Throughout all of this we get a look into Takashi’s background as well. Orphaned and picked up by this group he was trained to be the skilled killer that he is now. But one fateful day that all changed with an assignment he was given. He walked away from the group and walked into the life of the tiny bay Hydra. This was not a choice made in haste but a purposeful destination. 

HYDRA is strange in that there is a depth of story involved here that’s being told but not so deep as to need a ton of explanation. Most likely you will figure out much of it within the early minutes of the film. And yet there are still enough twists and turns to hold your interest from start to finish.
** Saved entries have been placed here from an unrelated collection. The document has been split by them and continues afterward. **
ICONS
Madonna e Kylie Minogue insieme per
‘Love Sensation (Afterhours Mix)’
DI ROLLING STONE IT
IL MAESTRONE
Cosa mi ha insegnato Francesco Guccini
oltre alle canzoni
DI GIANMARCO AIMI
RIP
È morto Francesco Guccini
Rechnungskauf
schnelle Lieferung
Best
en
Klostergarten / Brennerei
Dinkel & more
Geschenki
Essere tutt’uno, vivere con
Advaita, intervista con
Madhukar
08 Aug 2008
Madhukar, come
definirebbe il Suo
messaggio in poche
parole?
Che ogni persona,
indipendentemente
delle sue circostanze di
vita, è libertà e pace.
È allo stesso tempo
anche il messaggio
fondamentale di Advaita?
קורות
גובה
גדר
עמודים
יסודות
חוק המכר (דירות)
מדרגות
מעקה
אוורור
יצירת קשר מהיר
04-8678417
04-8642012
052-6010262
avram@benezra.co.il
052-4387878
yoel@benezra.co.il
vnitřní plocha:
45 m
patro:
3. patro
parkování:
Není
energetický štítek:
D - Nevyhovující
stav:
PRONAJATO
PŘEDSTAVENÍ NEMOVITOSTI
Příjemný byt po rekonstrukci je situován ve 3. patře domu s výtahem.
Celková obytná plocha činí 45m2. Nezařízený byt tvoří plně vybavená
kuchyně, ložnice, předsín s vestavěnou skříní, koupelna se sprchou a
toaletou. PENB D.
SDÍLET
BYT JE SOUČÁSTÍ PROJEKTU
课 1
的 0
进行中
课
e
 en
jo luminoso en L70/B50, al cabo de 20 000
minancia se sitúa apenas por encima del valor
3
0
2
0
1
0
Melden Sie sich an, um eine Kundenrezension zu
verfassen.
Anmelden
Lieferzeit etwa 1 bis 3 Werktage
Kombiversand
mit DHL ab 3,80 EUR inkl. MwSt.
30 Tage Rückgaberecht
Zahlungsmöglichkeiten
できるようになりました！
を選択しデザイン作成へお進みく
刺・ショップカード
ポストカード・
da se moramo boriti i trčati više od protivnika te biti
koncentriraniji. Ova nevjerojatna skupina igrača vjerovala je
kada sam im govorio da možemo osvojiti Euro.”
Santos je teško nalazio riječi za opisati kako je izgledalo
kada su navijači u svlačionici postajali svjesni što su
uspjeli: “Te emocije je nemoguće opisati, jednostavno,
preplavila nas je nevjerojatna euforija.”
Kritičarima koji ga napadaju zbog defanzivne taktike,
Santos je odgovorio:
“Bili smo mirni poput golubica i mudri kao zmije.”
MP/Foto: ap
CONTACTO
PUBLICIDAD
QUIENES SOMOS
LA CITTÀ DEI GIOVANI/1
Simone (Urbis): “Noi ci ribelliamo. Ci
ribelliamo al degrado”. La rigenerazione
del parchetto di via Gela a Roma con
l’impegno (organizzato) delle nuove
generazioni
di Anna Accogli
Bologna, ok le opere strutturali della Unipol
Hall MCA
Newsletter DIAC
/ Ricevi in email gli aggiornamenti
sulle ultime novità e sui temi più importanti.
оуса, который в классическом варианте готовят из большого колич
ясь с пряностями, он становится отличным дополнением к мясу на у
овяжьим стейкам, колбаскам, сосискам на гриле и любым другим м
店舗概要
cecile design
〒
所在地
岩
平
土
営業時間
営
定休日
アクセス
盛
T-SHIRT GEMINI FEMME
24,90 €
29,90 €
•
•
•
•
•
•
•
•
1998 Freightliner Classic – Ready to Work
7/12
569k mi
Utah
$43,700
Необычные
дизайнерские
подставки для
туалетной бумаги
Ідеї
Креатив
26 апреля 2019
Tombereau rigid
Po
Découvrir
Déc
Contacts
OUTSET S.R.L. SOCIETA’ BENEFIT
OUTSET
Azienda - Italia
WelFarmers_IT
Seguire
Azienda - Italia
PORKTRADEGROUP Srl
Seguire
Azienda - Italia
In addition to that are the fighting sequences which are some of the fastest moving scenes I’ve seen in years. I’ve seen a ton of movies in this genre and this one ranks among some of the best fight scenes I’ve witnessed. The fluidity and speed with which each strike, each parry and each launched attack takes place is mindboggling.

Odds are this movie isn’t going to be at the top of the que wherever it appears and that’s sad. In a world filled with half-baked concepts and scripts this one ranks above those. So make a point of seeking this one out. My guess is that once you do you’ll be looking to see what else Well Go is releasing.